* [TASK DATA]:

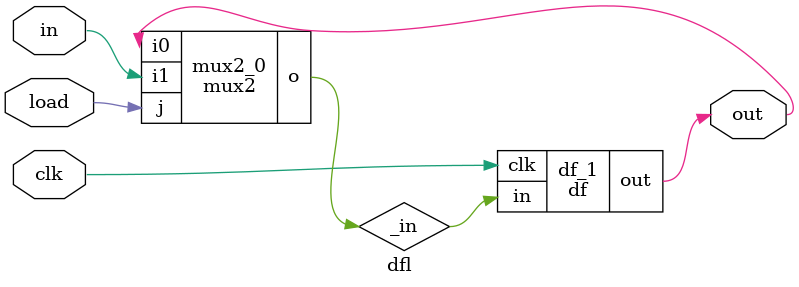
<source format=v>
module invert (input wire i, output wire o);
   assign o = !i;
endmodule

module and2 (input wire i0, i1, output wire o);
  assign o = i0 & i1;
endmodule

module mux2 (input wire i0, i1, j, output wire o);
  assign o = (j==0)?i0:i1;
endmodule


module df (input wire clk, in, output wire out);
  reg df_out;
  always@(posedge clk) df_out <= in;
  assign out = df_out;
endmodule

module dfr (input wire clk, reset, in, output wire out);
  wire reset_, df_in, clk_, o;
  
  invert invert_0 (reset, reset_);
  and2 and2_0 (in, reset_, df_in);
  
  df df_0 (clk, df_in, o);
  df df_1 (clk_, o, out);
endmodule

module dfl(input wire clk, load, in, output wire out);
	wire _in;
	mux2 mux2_0(out, in, load, _in);
	df df_1(clk, _in, out);
endmodule


</source>
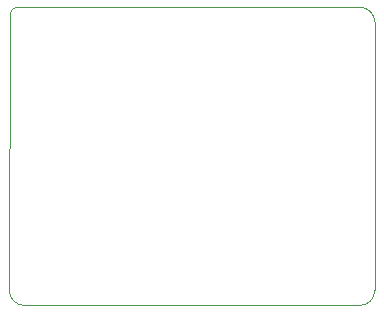
<source format=gbr>
%TF.GenerationSoftware,Altium Limited,Altium Designer,24.4.1 (13)*%
G04 Layer_Color=0*
%FSLAX45Y45*%
%MOMM*%
%TF.SameCoordinates,881402D5-0203-4901-B5EA-5A78FED384BD*%
%TF.FilePolarity,Positive*%
%TF.FileFunction,Profile,NP*%
%TF.Part,Single*%
G01*
G75*
%TA.AperFunction,Profile*%
%ADD24C,0.02540*%
D24*
X13405217Y3814882D02*
G03*
X13532217Y3687882I127000J0D01*
G01*
X16373000D01*
D02*
G03*
X16500000Y3814882I0J127000D01*
G01*
Y6085117D01*
D02*
G03*
X16373000Y6212117I-127000J0D01*
G01*
X13470116D01*
D02*
G03*
X13413115Y6155117I0J-57000D01*
G01*
X13405217Y3859776D01*
Y3814882D01*
%TF.MD5,60c98e37b42d508926a0d5f1c56c9c8f*%
M02*

</source>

* [REQUEST]: Please print the data above once more, exactly as it appears, with no pictures.

* [ANSWER SECTION]:
<source format=v>
module invert (input wire i, output wire o);
   assign o = !i;
endmodule

module and2 (input wire i0, i1, output wire o);
  assign o = i0 & i1;
endmodule

module mux2 (input wire i0, i1, j, output wire o);
  assign o = (j==0)?i0:i1;
endmodule


module df (input wire clk, in, output wire out);
  reg df_out;
  always@(posedge clk) df_out <= in;
  assign out = df_out;
endmodule

module dfr (input wire clk, reset, in, output wire out);
  wire reset_, df_in, clk_, o;
  
  invert invert_0 (reset, reset_);
  and2 and2_0 (in, reset_, df_in);
  
  df df_0 (clk, df_in, o);
  df df_1 (clk_, o, out);
endmodule

module dfl(input wire clk, load, in, output wire out);
	wire _in;
	mux2 mux2_0(out, in, load, _in);
	df df_1(clk, _in, out);
endmodule


</source>
<source format=gbr>
%TF.GenerationSoftware,Altium Limited,Altium Designer,24.4.1 (13)*%
G04 Layer_Color=0*
%FSLAX45Y45*%
%MOMM*%
%TF.SameCoordinates,881402D5-0203-4901-B5EA-5A78FED384BD*%
%TF.FilePolarity,Positive*%
%TF.FileFunction,Profile,NP*%
%TF.Part,Single*%
G01*
G75*
%TA.AperFunction,Profile*%
%ADD24C,0.02540*%
D24*
X13405217Y3814882D02*
G03*
X13532217Y3687882I127000J0D01*
G01*
X16373000D01*
D02*
G03*
X16500000Y3814882I0J127000D01*
G01*
Y6085117D01*
D02*
G03*
X16373000Y6212117I-127000J0D01*
G01*
X13470116D01*
D02*
G03*
X13413115Y6155117I0J-57000D01*
G01*
X13405217Y3859776D01*
Y3814882D01*
%TF.MD5,60c98e37b42d508926a0d5f1c56c9c8f*%
M02*

</source>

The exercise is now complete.